For Harris it was not only the wait but also having enough product remaining while battling off some particularly thirsty angels. “The angel’s share on a 30-gallon barrel for four years is vicious! In the first release, we lost a full third of the barrel to the angels,” he explains. “That really hurt. As we continue this Rabble Rouser program, we will be graduating it to 53-gallon barrels, hopefully to alleviate this problem somewhat.”

Spoelman—who also had his first bonded label misclassified as straight bourbon, rather than bottled in bond—further details another issue for distilleries without boundless barrels lying around: the problem of distilling seasons. “One thing that remains tricky is blending within seasons,” he said. “We only have about 20 barrels per season for now, and actually quite a few get rejected for being outside the flavor profile we want. Those barrels can’t be blended into future bottled-in-bond batches, because they are a different season, so we have to find another use for them.”

Looking Ahead

Challenges be damned. As more distilleries continue coming of age, you can be sure that more will be eager to join the bottled-in-bond club. “As with everything in this industry, I’m sure the best of the best will start to issue their own bottled-in-bond releases in the coming years,” Harris said.

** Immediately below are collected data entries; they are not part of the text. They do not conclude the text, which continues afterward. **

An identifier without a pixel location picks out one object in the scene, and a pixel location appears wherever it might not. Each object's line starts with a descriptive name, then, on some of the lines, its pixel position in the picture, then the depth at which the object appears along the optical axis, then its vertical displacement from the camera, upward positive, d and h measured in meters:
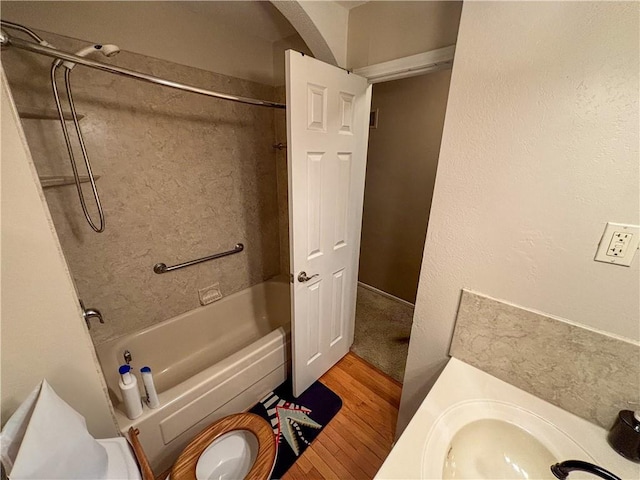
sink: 0.75 -0.83
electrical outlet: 0.68 -0.20
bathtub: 1.22 -1.25
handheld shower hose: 0.91 +0.24
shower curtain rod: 0.77 +0.33
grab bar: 1.66 -0.70
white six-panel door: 1.18 -0.20
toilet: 1.03 -1.22
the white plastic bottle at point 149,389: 1.10 -0.99
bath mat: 1.37 -1.52
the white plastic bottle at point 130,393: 1.05 -0.96
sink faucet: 0.55 -0.69
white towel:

“I think you’ll see distillers across the spectrum getting into bottled-in-bond releases, just because as bourbon hype goes up, more drinkers will be looking for that authenticity,” Spoelman said. “To put it succinctly: I think brands aren’t very interesting, but distilleries are. Bottled in bond gets to the heart of that. It must be made by a distiller (a person) at a distillery (a place) not by a marketer or a brander or a blender or a bottler. And that’s always what has interested me about it. The challenge of making good whiskey is primarily a distiller’s concern. A bottled-in-bond product shows that best.”